報酬は貴様の望む、この土地での行動権だ。監視がいる限りは、ある程度の場所での行動を許そう」
これがお互いの妥協点。最大の譲歩。これ以上も、これ以下もない。対談は名ばかりの交渉だ。
それも終わりを迎えた。
ティーカップの取っ手を外してしまう。
陶器なのでパッキリと折れれば、接着剤でもない限り戻りはしない。
取っ手とカップの折った部分をなぞると同時に魔分子修復を発動して治す。ドズと男は見入っていた。
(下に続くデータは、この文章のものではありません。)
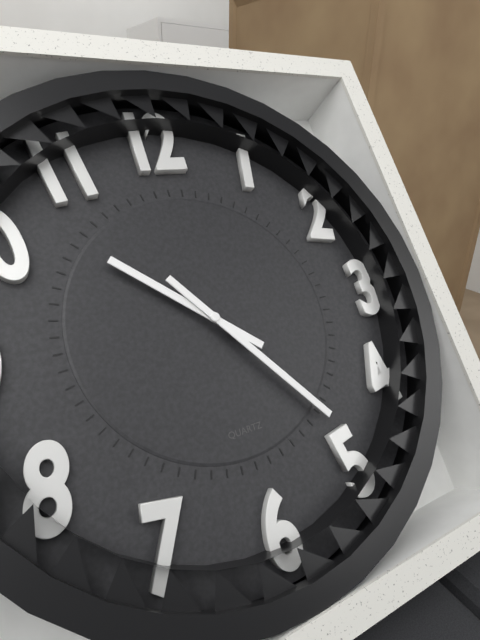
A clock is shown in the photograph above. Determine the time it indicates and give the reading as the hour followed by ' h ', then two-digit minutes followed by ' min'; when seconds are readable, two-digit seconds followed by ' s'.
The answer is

「俺が触れた部分を魔力で治す力だ。これで壁も治したし、君達の仲間を傷つけたのを治した」
詳しくは俺の魔力で欠けた部分を補填している、だ。
だが、物を治す力だと認識させておく方がいい。欠片から元の大きさに復元できるなど話してみろ、拘束されるのが目に見える。
「重畳だ」
ドズが小さく呟いたのを聞き逃さなかった。
ドズは後ろのラックにあった用紙一枚とペンを取って、スラスラと用紙に書き綴っていく。
「契約書だ。中央遺物協会の契約書だ、意味、解るな?」
ドズが裏切れない用紙でもあり、俺が裏切れば中央遺物協会を全面的に敵に回す用紙でもある。
契約用紙の文を読み落とさずに速読し、ペンを借りて名前を記入する。記入した用紙をドズに返すと、ドズも契約用紙を再び読んでから、頷いた。
「契約完了だな。三日後だが、どうする?帰るのか?滞在するなら持て成すが」
契約したことで本当に客人になったようだった。
どんな持て成しをしてくれるのか楽しみだけども、バンキッシュとイリヤに報告しなければいけないので。
「帰るよ。三日後には必ず来るから、心配なら見張りでもつける?」
「契約したから心配はしていない。貴様は契約を守る人間だろうからな」
「ご明察だね。じゃあ帰るよ」
素朴な椅子を引くと、安っぽい音がした。
行きは扉を開けてくれたのに、帰りは扉を開けてくれなかった。
結局男は最後まで名前を教えてくれなかった。次来た時は名前を当ててやろう。多分ヤ行から始まるんだよなぁ。なんだろうなぁ。と、帰りの道すがら時間つぶしに考えて、また半日かけて帰還したのであった。